Passage to read:

******************************

Elmer Bruce Lloyd

Elmer Bruce Lloyd

Privacy Level: Public (Green)
Elmer Bruce (Elmer Bruce) "Lloyd" Lloyd
Born in Michigan, USAmap
Husband of — married in Pensacola, Escambia, Florida, USAmap
Father of , [private son (1920's - 2010's)] and [private son (1920's - unknown)]
Died in Pensacola, Escambia, Florida, USAmap
Profile manager: Pamela Lloyd private message [send private message]
This page has been accessed 301 times.

Categories: Lloyd Name Study | Lloyd-1428 Biography In Process | Lloyd-1428 GEDCOM Clean-Up Required | Lloyd-1428 Source Clean-Up Required.

Elmer Bruce Lloyd is 24 steps away from A.J. Jacobs in the WikiTree Global Family Tree.
badge-image Elmer Bruce Lloyd is a Military Veteran
   Served in the United States Navy from 1918 to 1947 attaining Aviation Chief Machinists Mate.
Stationed at Pensacola Naval Air Station. Served on the battleship USS Idaho and on the aircraft carriers USS Ranger and USS Lexington. On the later he was initiated into the Ancient Order of the Deep.

******************************

Records provided:

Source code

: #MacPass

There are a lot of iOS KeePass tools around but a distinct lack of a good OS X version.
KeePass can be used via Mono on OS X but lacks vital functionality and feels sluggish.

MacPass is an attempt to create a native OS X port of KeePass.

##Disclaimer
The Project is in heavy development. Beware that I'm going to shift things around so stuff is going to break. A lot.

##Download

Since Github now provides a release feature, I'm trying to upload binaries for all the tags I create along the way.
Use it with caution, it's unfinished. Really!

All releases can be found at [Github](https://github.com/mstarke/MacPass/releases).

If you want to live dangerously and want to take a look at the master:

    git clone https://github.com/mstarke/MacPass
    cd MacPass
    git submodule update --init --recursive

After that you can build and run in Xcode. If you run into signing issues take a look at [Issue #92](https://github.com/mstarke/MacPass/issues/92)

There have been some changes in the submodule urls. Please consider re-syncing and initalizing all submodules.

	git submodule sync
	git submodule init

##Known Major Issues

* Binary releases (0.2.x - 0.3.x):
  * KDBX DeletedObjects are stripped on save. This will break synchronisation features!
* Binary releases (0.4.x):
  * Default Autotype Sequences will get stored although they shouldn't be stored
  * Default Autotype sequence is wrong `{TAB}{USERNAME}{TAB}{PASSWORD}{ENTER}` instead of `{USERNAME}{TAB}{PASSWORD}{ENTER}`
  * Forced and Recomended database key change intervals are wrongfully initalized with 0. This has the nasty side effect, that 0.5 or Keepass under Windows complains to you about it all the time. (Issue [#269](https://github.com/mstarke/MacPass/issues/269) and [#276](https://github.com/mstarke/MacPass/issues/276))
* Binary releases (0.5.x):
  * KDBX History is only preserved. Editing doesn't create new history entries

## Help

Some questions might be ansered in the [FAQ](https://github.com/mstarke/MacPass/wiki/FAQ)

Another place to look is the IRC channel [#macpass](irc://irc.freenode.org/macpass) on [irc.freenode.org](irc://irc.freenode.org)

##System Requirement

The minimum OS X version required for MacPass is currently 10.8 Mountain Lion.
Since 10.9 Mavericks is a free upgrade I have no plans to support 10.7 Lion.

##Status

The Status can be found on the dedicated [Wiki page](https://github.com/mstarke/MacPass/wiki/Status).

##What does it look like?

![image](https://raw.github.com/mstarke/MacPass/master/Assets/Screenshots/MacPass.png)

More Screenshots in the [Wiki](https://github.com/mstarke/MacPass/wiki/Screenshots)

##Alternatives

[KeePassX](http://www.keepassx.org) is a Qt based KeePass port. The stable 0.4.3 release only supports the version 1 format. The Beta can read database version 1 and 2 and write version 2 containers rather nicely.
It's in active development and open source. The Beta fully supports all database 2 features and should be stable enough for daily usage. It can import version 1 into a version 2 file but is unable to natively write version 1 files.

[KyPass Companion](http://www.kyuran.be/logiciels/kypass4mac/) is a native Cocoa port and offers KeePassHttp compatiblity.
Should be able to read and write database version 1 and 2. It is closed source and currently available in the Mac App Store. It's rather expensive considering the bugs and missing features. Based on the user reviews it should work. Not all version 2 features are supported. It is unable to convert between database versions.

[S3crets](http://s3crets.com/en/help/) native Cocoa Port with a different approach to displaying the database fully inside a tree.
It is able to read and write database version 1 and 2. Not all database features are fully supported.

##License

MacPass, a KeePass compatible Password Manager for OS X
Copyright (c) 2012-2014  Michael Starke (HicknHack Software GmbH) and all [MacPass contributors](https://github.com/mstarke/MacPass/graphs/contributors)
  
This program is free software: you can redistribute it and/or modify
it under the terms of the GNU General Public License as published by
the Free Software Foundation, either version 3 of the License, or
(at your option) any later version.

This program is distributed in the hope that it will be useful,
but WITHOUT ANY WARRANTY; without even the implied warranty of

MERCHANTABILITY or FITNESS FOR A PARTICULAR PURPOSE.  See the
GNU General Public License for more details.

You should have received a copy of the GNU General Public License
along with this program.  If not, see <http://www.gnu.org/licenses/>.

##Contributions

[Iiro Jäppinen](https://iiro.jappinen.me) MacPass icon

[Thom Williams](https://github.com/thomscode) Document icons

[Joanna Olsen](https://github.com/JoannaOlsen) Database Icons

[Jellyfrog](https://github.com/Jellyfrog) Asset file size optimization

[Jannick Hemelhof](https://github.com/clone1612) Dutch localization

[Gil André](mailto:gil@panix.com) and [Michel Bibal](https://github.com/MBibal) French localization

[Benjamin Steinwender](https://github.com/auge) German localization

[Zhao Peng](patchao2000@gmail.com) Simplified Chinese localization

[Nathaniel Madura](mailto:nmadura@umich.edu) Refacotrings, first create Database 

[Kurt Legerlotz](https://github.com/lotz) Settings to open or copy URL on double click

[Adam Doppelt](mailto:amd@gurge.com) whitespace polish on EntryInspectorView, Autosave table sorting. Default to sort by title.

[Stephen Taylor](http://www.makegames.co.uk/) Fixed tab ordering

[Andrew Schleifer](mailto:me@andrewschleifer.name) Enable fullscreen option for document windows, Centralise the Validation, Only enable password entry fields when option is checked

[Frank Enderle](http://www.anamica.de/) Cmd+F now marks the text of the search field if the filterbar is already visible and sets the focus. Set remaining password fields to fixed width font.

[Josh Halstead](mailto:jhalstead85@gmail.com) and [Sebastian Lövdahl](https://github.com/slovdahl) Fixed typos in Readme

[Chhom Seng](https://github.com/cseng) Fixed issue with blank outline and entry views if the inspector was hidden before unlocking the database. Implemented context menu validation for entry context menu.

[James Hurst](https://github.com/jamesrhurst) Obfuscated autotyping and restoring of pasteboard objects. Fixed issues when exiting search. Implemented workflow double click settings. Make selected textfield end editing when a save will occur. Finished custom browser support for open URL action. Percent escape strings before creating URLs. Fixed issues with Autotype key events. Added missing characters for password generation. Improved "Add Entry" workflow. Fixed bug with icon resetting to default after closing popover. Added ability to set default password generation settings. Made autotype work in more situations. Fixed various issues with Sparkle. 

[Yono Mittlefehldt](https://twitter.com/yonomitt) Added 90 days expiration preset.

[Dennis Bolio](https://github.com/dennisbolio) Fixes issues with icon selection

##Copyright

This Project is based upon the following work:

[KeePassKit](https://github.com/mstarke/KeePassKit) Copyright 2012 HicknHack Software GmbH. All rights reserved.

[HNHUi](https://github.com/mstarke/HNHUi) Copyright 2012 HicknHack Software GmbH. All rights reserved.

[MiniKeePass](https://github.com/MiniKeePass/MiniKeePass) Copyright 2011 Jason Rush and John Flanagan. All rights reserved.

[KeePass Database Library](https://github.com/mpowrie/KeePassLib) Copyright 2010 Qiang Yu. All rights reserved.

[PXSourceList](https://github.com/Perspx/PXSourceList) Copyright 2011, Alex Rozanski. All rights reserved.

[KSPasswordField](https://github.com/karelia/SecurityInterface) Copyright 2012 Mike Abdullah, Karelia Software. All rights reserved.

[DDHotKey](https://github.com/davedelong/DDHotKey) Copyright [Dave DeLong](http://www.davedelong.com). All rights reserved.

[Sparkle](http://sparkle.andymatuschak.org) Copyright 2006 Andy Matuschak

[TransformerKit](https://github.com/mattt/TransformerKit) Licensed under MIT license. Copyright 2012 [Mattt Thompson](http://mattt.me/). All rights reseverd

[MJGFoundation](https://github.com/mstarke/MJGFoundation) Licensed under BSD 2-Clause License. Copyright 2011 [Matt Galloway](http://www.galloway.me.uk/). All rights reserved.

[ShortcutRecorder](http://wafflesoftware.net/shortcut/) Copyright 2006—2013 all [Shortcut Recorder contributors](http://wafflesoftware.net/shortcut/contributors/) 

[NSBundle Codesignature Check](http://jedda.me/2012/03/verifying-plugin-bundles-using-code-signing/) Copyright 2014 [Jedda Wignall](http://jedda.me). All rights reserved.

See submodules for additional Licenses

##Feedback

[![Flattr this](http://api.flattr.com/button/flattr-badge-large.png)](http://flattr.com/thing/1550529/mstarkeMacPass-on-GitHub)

******************************

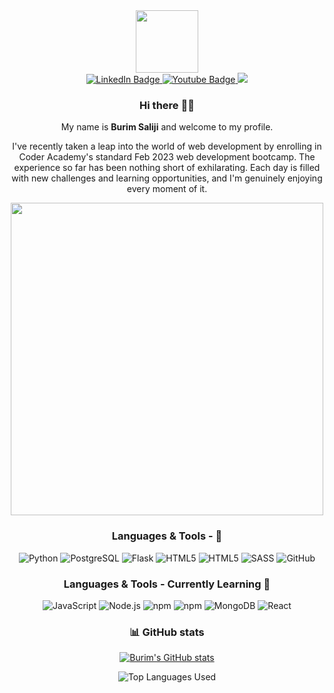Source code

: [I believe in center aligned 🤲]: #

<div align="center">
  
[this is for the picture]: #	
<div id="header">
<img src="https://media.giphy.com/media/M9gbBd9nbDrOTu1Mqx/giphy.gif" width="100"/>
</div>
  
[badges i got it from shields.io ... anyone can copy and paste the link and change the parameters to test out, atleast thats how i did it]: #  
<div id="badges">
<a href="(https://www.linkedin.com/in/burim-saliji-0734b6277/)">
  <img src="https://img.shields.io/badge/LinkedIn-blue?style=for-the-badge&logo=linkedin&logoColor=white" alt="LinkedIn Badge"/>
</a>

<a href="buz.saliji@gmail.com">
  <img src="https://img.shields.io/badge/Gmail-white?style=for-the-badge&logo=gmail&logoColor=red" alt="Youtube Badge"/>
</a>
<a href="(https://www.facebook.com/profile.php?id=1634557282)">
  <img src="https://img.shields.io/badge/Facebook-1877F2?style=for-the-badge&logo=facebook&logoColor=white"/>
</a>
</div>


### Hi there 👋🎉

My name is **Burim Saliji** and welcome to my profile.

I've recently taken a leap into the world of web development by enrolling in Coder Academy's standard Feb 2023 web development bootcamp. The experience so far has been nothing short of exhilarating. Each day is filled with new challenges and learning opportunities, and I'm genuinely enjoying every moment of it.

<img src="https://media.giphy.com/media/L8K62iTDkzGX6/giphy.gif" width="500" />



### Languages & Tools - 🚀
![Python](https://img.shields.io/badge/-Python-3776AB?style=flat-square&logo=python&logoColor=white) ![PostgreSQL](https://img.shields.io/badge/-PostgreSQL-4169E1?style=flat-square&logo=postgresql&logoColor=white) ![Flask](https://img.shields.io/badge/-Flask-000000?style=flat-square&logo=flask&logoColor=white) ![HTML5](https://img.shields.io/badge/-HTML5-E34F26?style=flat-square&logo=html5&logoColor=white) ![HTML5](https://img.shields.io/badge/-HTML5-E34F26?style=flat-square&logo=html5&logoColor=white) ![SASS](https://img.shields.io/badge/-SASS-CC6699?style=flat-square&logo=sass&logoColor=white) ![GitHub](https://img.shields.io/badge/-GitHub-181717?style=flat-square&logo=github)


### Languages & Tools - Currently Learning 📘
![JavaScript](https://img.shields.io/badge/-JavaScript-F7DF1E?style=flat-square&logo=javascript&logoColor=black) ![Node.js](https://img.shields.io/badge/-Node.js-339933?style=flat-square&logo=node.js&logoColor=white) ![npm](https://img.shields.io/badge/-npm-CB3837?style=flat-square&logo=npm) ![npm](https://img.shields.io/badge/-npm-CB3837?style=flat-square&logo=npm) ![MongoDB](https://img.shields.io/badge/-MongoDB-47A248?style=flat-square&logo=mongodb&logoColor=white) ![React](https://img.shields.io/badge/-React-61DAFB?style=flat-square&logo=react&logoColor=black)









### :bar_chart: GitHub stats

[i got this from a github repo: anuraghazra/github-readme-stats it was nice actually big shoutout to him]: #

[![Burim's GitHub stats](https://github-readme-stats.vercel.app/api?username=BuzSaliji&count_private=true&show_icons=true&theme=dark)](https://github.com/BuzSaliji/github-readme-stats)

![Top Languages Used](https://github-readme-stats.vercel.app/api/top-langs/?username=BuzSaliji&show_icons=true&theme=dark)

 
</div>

******************************

Tasks:
1. According to the Elmer Bruce Lloyd profile, which battleship did he serve on?
2. Print everything in the listing from the line containing "##Known Major Issues" down to the line containing "##What does it look like?", including both of those lines.

Answers:
1. The USS Idaho.

2.
##Known Major Issues

* Binary releases (0.2.x - 0.3.x):
  * KDBX DeletedObjects are stripped on save. This will break synchronisation features!
* Binary releases (0.4.x):
  * Default Autotype Sequences will get stored although they shouldn't be stored
  * Default Autotype sequence is wrong `{TAB}{USERNAME}{TAB}{PASSWORD}{ENTER}` instead of `{USERNAME}{TAB}{PASSWORD}{ENTER}`
  * Forced and Recomended database key change intervals are wrongfully initalized with 0. This has the nasty side effect, that 0.5 or Keepass under Windows complains to you about it all the time. (Issue [#269](https://github.com/mstarke/MacPass/issues/269) and [#276](https://github.com/mstarke/MacPass/issues/276))
* Binary releases (0.5.x):
  * KDBX History is only preserved. Editing doesn't create new history entries

## Help

Some questions might be ansered in the [FAQ](https://github.com/mstarke/MacPass/wiki/FAQ)

Another place to look is the IRC channel [#macpass](irc://irc.freenode.org/macpass) on [irc.freenode.org](irc://irc.freenode.org)

##System Requirement

The minimum OS X version required for MacPass is currently 10.8 Mountain Lion.
Since 10.9 Mavericks is a free upgrade I have no plans to support 10.7 Lion.

##Status

The Status can be found on the dedicated [Wiki page](https://github.com/mstarke/MacPass/wiki/Status).

##What does it look like?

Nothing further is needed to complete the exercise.